Papai já partiu e hoje imagino que ele viva num lugar tranquilo, de trabalho e aprendizado, algo parecido com um colégio interno ou um hospital de paredes na cor clara, na cor branca, e que ele é muito feliz. Cada vez que trafego pela movimentada Avenida das Américas, lembro-me com carinho de papai e do dia do nosso passeio. Nunca recebi nenhuma notícia do além-mundo, mas quero acreditar que ele exista em outra dimensão, em algum mundo paralelo, e que esteja feliz. O condomínio da Barra da Tijuca continua lá, imponente e pintado de branco.
Nesses últimos dias, mesmo distraído, a memória insiste em trazer à tona a memória de meu pai. Lembranças boas que o coração jamais esquece e que a gratidão enobrece. Almas boas sempre se reconhecem. Bem logo, se a vida assim permitir, quero lhe dar um novo abraço e lhe agradecer o carinho, mais uma vez.

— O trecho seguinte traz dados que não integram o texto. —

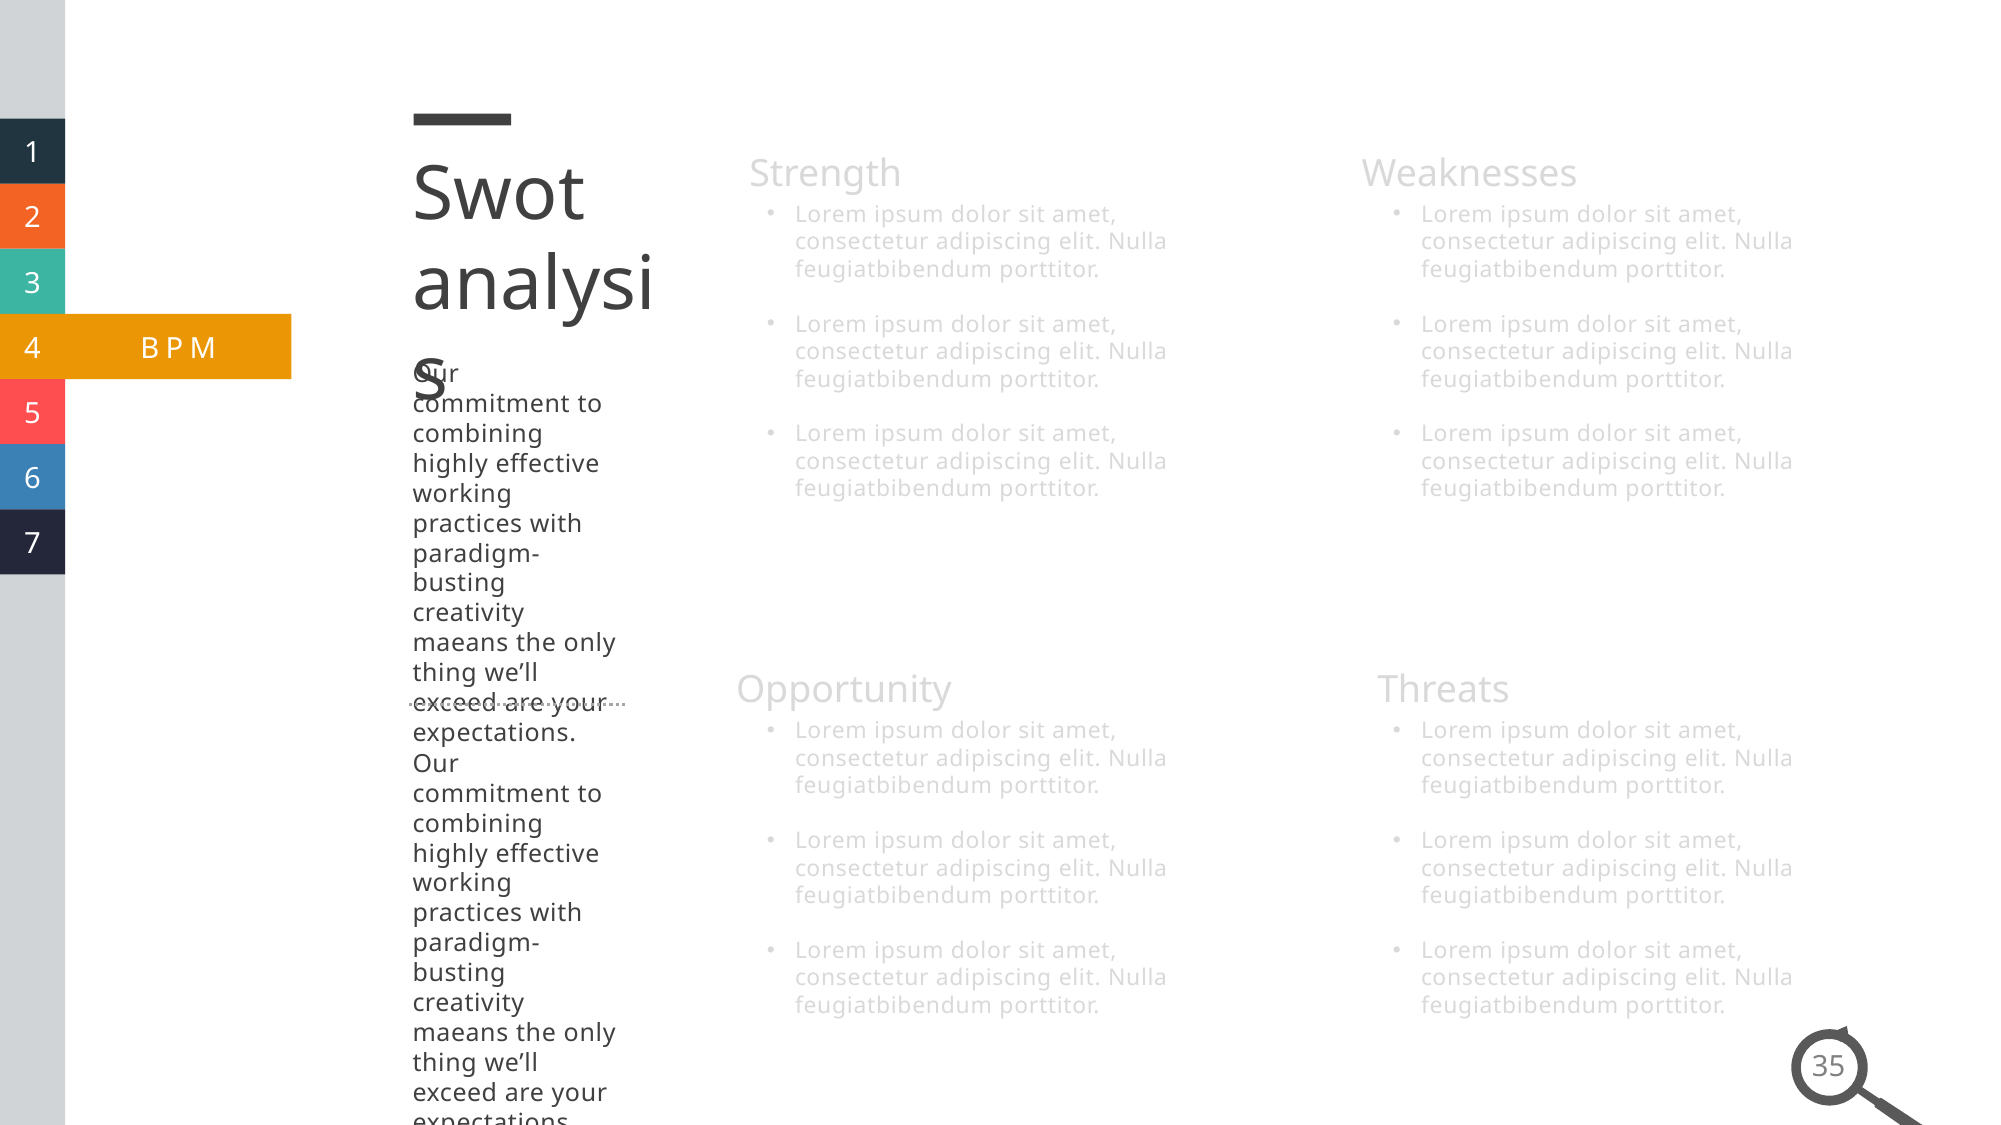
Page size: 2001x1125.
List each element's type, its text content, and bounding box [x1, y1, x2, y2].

Bom, eu concordo plenamente com a sua forma de enxergar o céu, mas ainda não tinha parado na lógica do meu céu… vou tentar pensar. Você como sempre me surpreende com seus textos e com seus comments… parabéns por você ser quem você é!!! Foi bom demais ter te conhecido… você merece o melhor céu que existir!!!
Rapaz…
Penso que o céu, ou paraíso, é um lugar de delícias onde os anjos e homens vivem em harmonia e sem a presença do mal. Nossa alma foi criada para o céu, mas as nossas escolhas e atitudes determinam para onde realmente vamos. Será que para o ceu ? Você com sua inteligência, com o seu carisma e ainda com o seu coração bom, com certeza merece um um bom lugar.
Que belo texto. Adoro debater o que você coloca neste. É uma visão sábia no meu ponto de vista. Mas confesso que tenho medo de pensar no Céu que merecemos, é algo individual. Será que estamos fazendo tudo correto para merecer um Céu? Já que em vida não merecemos um Barra Bali? Questionamentos!